Friday, November 22, 2024

Legal Beat: Jones Act Moon Shot

October 18, 2022

Copyright brutto film/AdobeStock

What does the Jones Act have to do with the moon, you ask?  Well, we must go to ground on the Jones Act to answer the question.

The “Jones Act” we are talking about is the section in the Merchant Marine Act, 1920 which revised the pre-existing reservation of U.S. domestic maritime commerce to qualified U.S.-flag vessels.  “Pre-existing” is the right term because the U.S. Government advantaged U.S.-owned vessels in the domestic trade first with a differential duty in 1789 and then with an outright reservation in 1817.  

Changes were made over time to close loopholes particularly in 1866, 1893, and 1898.  The 1898 change for the first-time reserved U.S. domestic trade to U.S.-registered (“U.S.-flag”) vessels versus U.S.-owned vessels.  U.S.-owned, foreign-flag vessels could participate in the U.S. domestic trade before 1898 upon payment of a significant tonnage duty.

Another loophole developed in 1913 when U.S. Attorney General George W. Wickersham opined that cargo leaving the lower 48 states going to Alaska partly by land through Canada and partly by foreign vessel did not violate the domestic trade reservation.  Wickersham reasoned that the 1898 law meant what it said when it used the phrase “by water” and not “by land and water.”  

Wickersham’s opinion was not well received by the Seattle ship owning community and from that point to 1920 Washington State federal legislators worked to close the loophole.  One of those legislators was Senator Wesley Livsey Jones, a progressive, common-sense Republican, who as Chairman of the Senate Commerce Committee shepherded the Merchant Marine Act, 1920 through Congress – hence the name “Jones Act.”

The main purpose of the 1920 Merchant Marine Act was to deal with the huge fleet of vessels the U.S. Government had built (and was still building in June 1920) to support the U.S. war effort and to promote the U.S. merchant marine in the foreign, not domestic, trade.  The Wickersham loophole was in fact closed in section 27 of the Act which inserted the words “or by land and water” into the law.  Qualified U.S. flag vessels would then have to be utilized for any “merchandise” “transported” “by water, or by land and water . . . between points in the United States.”
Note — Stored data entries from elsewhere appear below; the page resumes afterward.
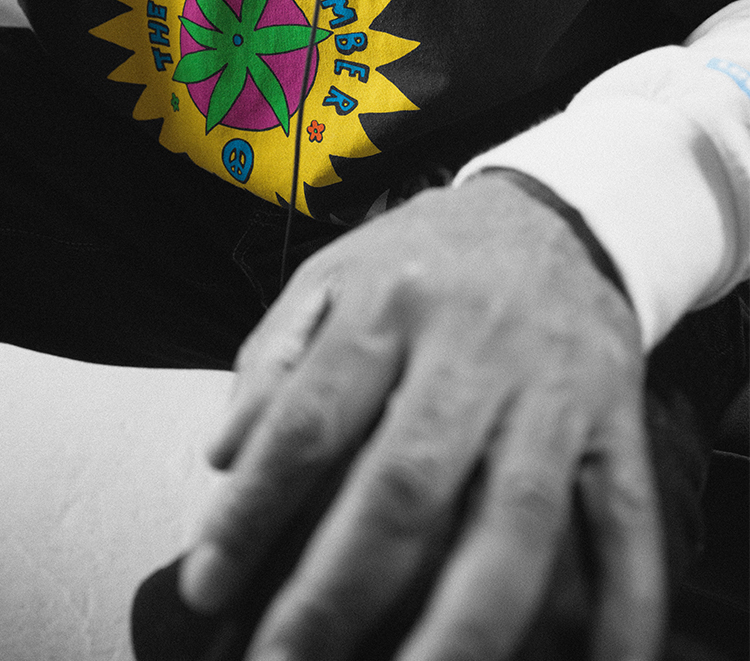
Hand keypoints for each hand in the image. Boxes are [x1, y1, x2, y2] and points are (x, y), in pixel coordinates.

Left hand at [178, 174, 663, 660]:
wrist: (550, 214)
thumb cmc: (421, 259)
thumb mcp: (330, 276)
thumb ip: (272, 360)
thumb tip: (224, 456)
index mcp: (385, 304)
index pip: (310, 420)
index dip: (253, 511)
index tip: (207, 584)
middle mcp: (470, 347)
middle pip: (405, 483)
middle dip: (338, 591)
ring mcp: (550, 388)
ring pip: (512, 518)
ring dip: (460, 624)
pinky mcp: (616, 418)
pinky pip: (626, 518)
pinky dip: (622, 602)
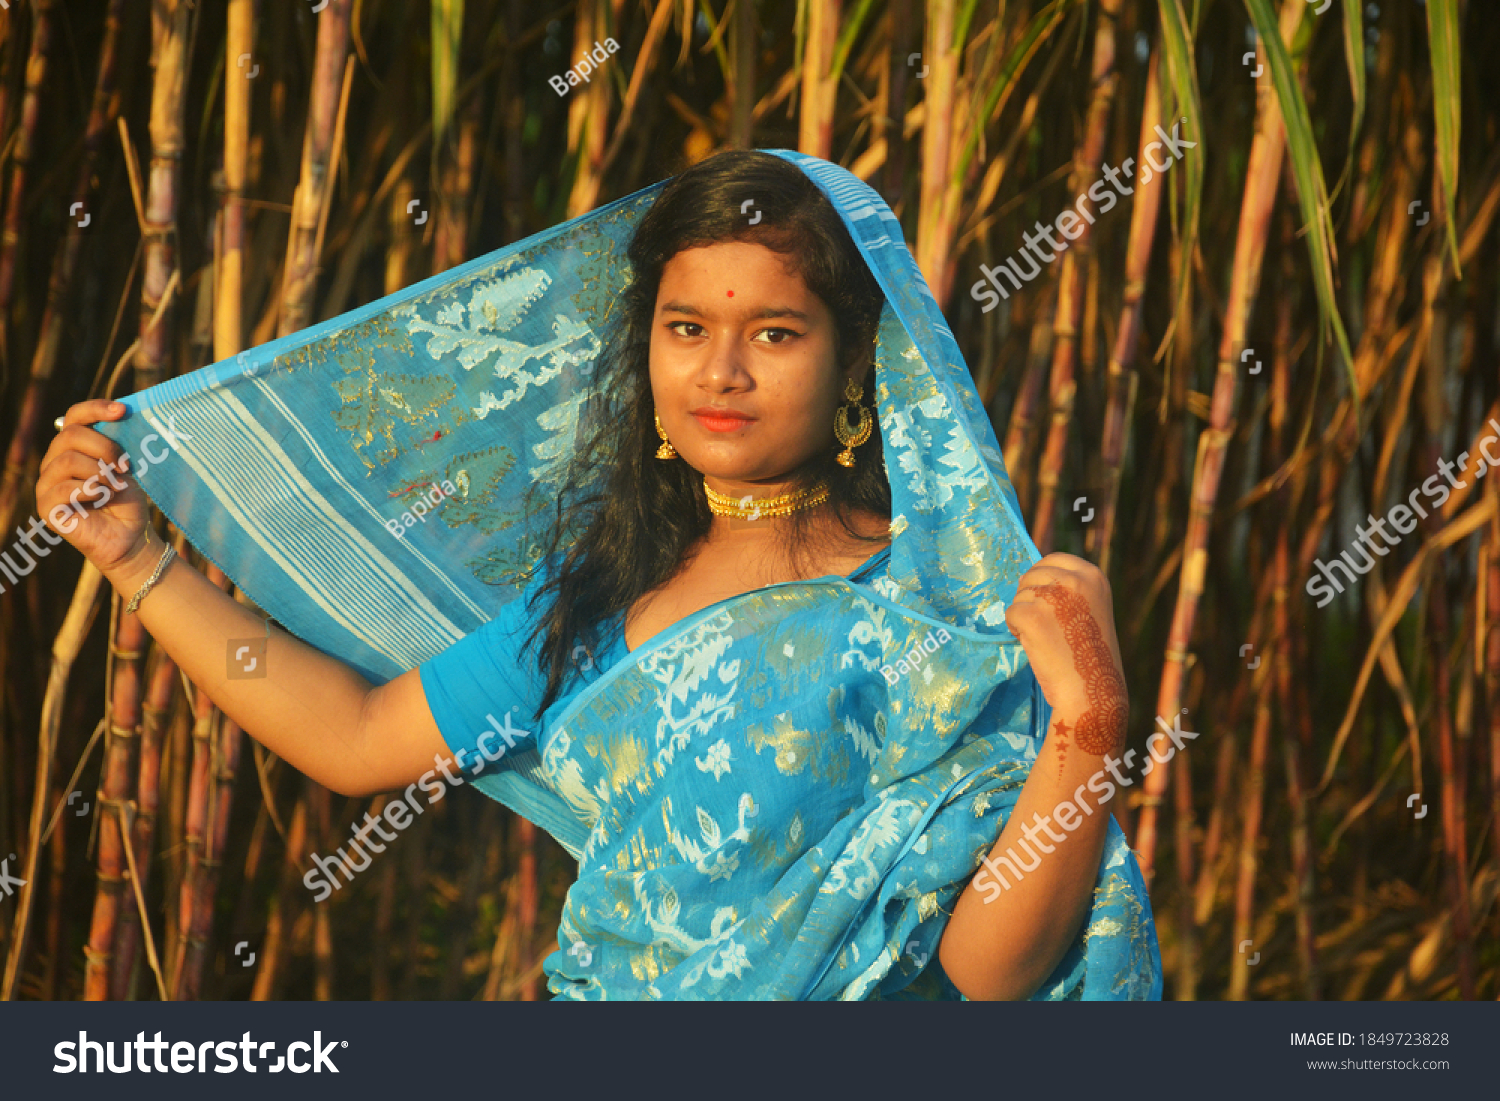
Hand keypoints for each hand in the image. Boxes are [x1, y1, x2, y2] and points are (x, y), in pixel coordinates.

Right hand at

Fast forward to today.  NASA is planning on sending its first mission of a crew module – the Orion – around the moon late this summer intended eventually to carry astronauts.  The capsule will blast off from Florida, orbit the moon, return to Earth, splash down in the Pacific Ocean, be recovered by a vessel, and transported to a U.S. west coast port and sent back to Florida for study, refurbishment, and reuse.  So, is that Jones Act-covered transportation of the Orion?
The Orion starts in Florida and ends up in a U.S. port on the west coast – which sure looks like between two “points in the United States” and at least in part “by water.”  And the Orion is definitely “merchandise” because U.S. Customs and Border Protection has interpreted that word broadly.  Moreover, it looks like the “merchandise” is being “transported” for at least part of the overall trip.

Amazingly, we don’t have to guess at the answer. CBP ruled in 2008 in the Orion planning stages that the Jones Act does “not extend to air, space or the earth’s orbit” and a foreign vessel can be used to recover the Orion and take it to a U.S. port (even though it appears that a U.S. Navy vessel will in fact be utilized).  Not many people are aware of the “space loophole” to the Jones Act, but that ruling sure looks like it created one even if it has somewhat limited utility since placing cargo in orbit seems an extreme way to evade the Jones Act.

This is not meant to make light of the “Jones Act” which has great significance for a variety of industries, supports U.S. national defense, and has effectively been the law of the land since the beginning of the United States.  But every law can lead to absurd consequences, even the best laws, and some flexibility in application can sometimes be a good thing.  Whether CBP made the right or the wrong call about space or the earth’s orbit, we all can remember to think of the Jones Act when the Orion blasts off into space.


About the Author: Constantine (Charlie) Papavizas is a partner in the international law firm of Winston & Strawn LLP resident in Washington, D.C. and is the chair of its maritime practice group. Mr. Papavizas represents ship owners, operators and managers, shipyards, energy companies, marine construction companies, financial institutions and a variety of other interests in the world-wide maritime and energy industries.  He  has authored a number of articles on a variety of topics including offshore wind development and the Jones Act.  Mr. Papavizas is also the co-author of the Practising Law Institute’s Maritime Law Answer Book and has been quoted in a number of publications on a variety of shipping topics.